Round Trip Distance: 3 miles
Elevation: 6757 - 6953 feet
Cellphone: 0 bars
Usage: Hiking - No Dogs
Time: 2 hrs. 30 mins.
Facilities: Flush toilets
Trailhead: Chapin Mesa Museum
Fee: $10-$15/vehicle (varies by time of year)
Attractions: Rock art, cliff dwellings, scenic canyon
View Mesa Verde Petroglyph Point in a larger map
The Petroglyph Point trail is located on the Chapin Mesa within Mesa Verde National Park. The trail leads to the largest panel of petroglyphs in the park. The trail is closed during the winter months so you may want to check out the Mesa Verde National Park website before coming to help you plan your visit. Other hikes in the museum area on Chapin Mesa include the Spruce Tree House and Spruce Canyon trails.
The trailhead for the Petroglyph Point trail isn't obvious at first because the trail doesn't begin until you have hiked down into the canyon almost a half mile. Follow the signs for the Spruce Tree House that begin next to the museum.
Take the right fork after about a quarter mile where the trail leading to the Spruce Tree House levels off.
There is a trail sign and trail register where the Spruce Canyon and Petroglyph Point trails leave the Spruce Tree House trail. The sign indicates that both trails are 2.4 miles long but that doesn't take into account the distance to and from the parking area so for this hike the distance is more like 3 miles. Hikers are asked to register before hiking the Petroglyph Point trail either here at this point or at the museum. Since you won't be coming back to this point to sign out you might want to consider registering at the museum.
The Petroglyph Point trail departs with the Spruce Canyon trail about a half mile from the parking area.
The trail traverses around the cliff at about the same elevation with quite a few spots of up and down climbing to get around various obstacles. Most of these spots probably don't involve more than a 50 foot difference in elevation change but they do add up over the length of the trail. There aren't any areas of dangerous exposure to falling from the cliff side so as long as you don't stub your toe and do a face plant the trail is pretty safe and easy to follow. Some sections of the trail are more primitive than others so there is a little loose ground to deal with.
There are several places where you get to slip between boulders that add some nice variety to the trail and making it feel more adventuresome. None of these spots are what you would call a tight fit although you might have to turn sideways a little if you are real big.

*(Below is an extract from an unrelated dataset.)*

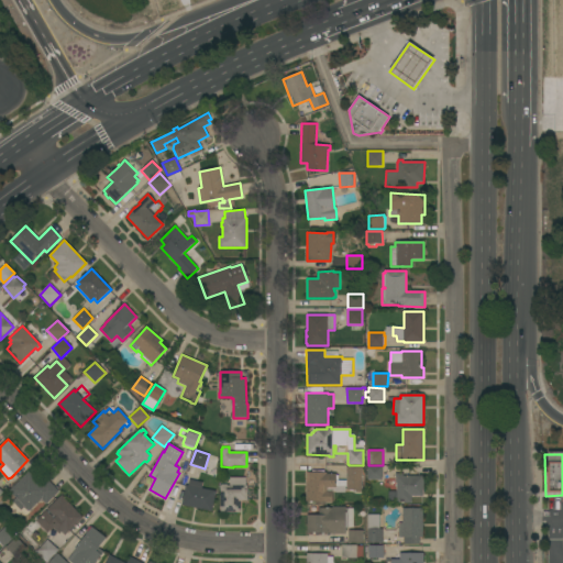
[(306,472),(312,472),(312,471),(324,471),(324,473),(327,473),(327,474),(337,474),(337,475),(338,475),(338,479),(335,479),(335,481),(346,481),(346,466),(362,466),(362,486),(363,486),(363,489),(362,489),(362,493),(355,493),(355,490),(353,490),(353,492),(350,492),(350,490),(346,490),(346,486),(337,486),(337,487),(335,487),(335,492),(332,492),(332,501),(329,501),(329,503),(326,503),(326,501),(306,501),(306,472)]
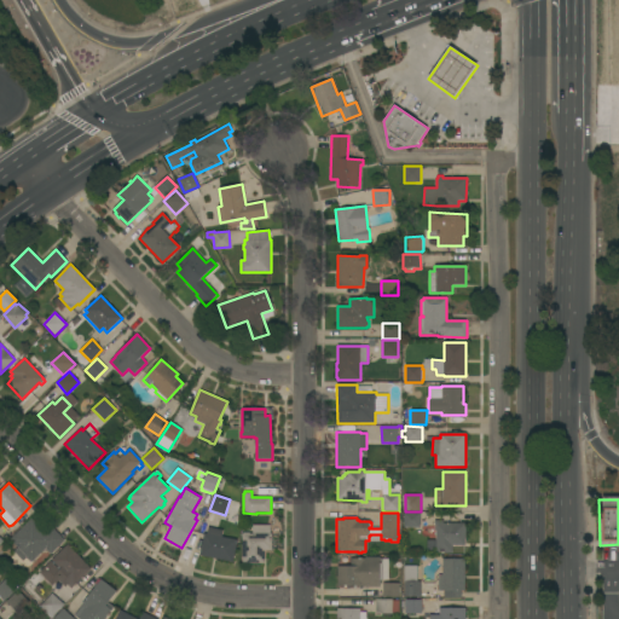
[(404,527),(404,513),(421,513),(421,527),(404,527)]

The trail builders did a great job of cutting steps and building stairs from the rocks. When you think about it you are following in much the same footsteps as the ancient inhabitants for most of the hike but with a few modifications that they didn't either deem necessary or have the tools for.
There are ruins in many of the alcoves along the cliffs. A few of them aren't obvious at first but they can be found out with a little searching. This picture is of one of the more major sites along the way.

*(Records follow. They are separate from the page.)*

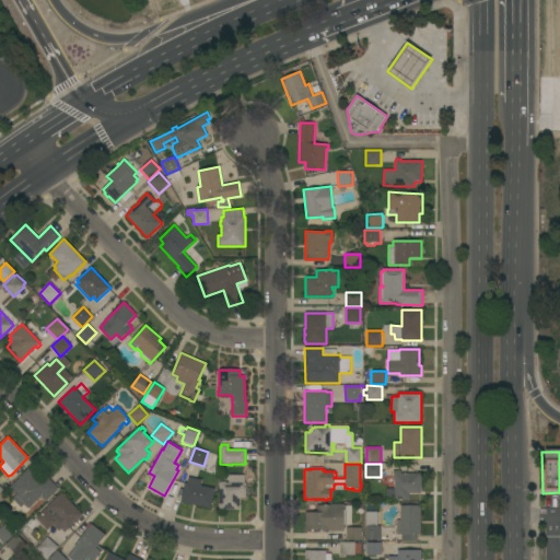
[(28,469),(42,483),(48,477),(58,489),(46,501),(42,497),(28,509),(27,508),(24,504),(21,508),(12,499),(16,496),(9,488),(28,469)]
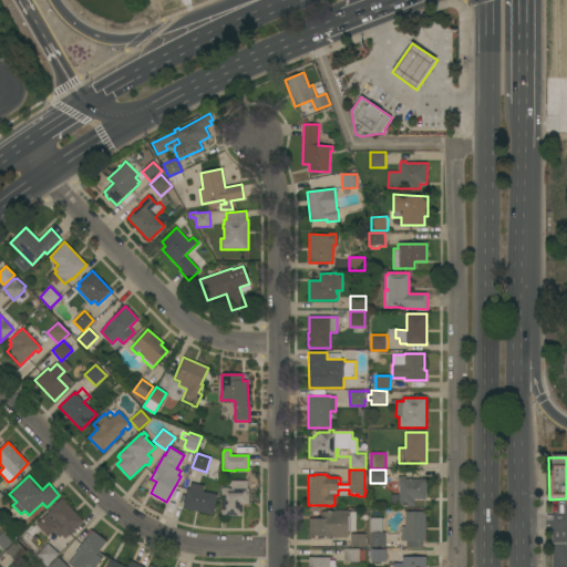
[(426,480),(426,500),(414,500),(414,507),(399,507),(399,486),(398,486),(399,477),(406,477),(406,480),(426,480)]
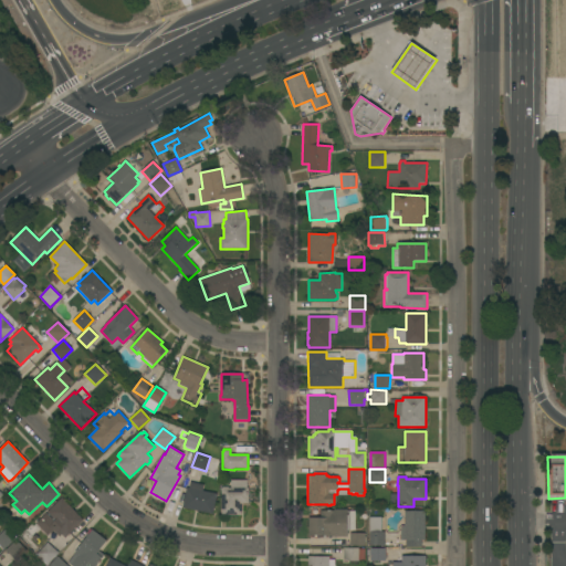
[(221,515),(221,486),(229,486),(229,488),(231,488),(231,480),(248,480),(248,488),(249,488),(249,503),(242,503),(242,515),(221,515)]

The peaceful mystique of the trail draws you in as though you are in a special place where nothing else matters. It seems to be more than the usual communion with nature that accompanies you on other hikes.There seems to be an extra measure of spirit at this place much as there is at other sites in Mesa Verde.

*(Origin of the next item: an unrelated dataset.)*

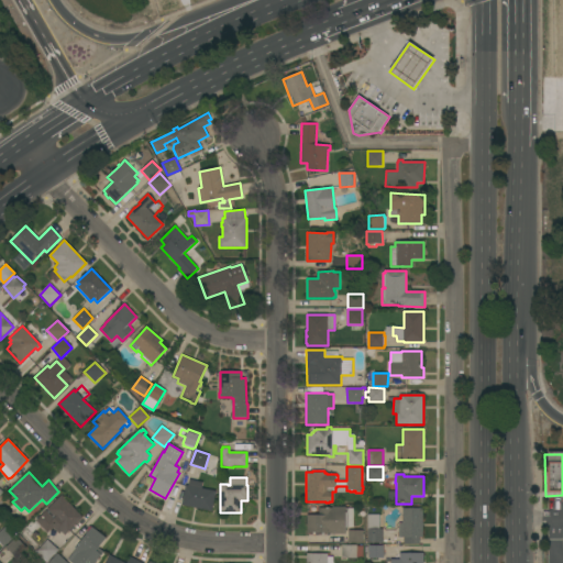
[(181,505),(186,485),(188,485),(189,479),(202,482),(201,488),(216,492),(212,511),(181,505)]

The Petroglyph Point trail is an interpretive trail, meaning that there are numbered markers or points of interest along the trail, and hikers will benefit greatly from having one of the trail guides. The marker for the petroglyph panel is number 24 and it has an interpretation of some of the symbols that was made by 4 Hopi men back in 1942. Since some of these figures are similar to drawings at other locations throughout the southwest the extra information in the pamphlet is even more useful. The pamphlets can be purchased for 50 cents at the Far View Visitor Center.
The climb up to the top of the cliff begins directly after the panel of petroglyphs. Through sections of well places stones forming stairs, to steps carved into the sandstone itself, the climb is short and direct. It takes only about 500 feet of hiking to climb the 100 feet to the top of the mesa.
Once the trail makes it to the top of the mesa it is about 1.3 miles back to the parking area. The hiking is much easier across the top of the mesa and takes much less time. The areas above the alcoves in the cliffs are all slick rock and it is easy to get close enough to the edge to see the trail below. The trail passes almost right over Spruce Tree House before it crosses a small dam and rejoins the original trail just below the museum.
With the trail coming out near the top of the mountain just below the museum if you signed into the register at the beginning of the trail you will have to add almost a half mile to the hike if you are going to go down and sign out. You might consider signing out at the museum instead. This hike would probably rate 5 Stars with its ruins and petroglyphs if it wasn't competing with so many other top notch sites in Mesa Verde. It is probably the best actual hiking trail in the park. If you would like to see it for yourself then all you have to do is 'Take a hike'.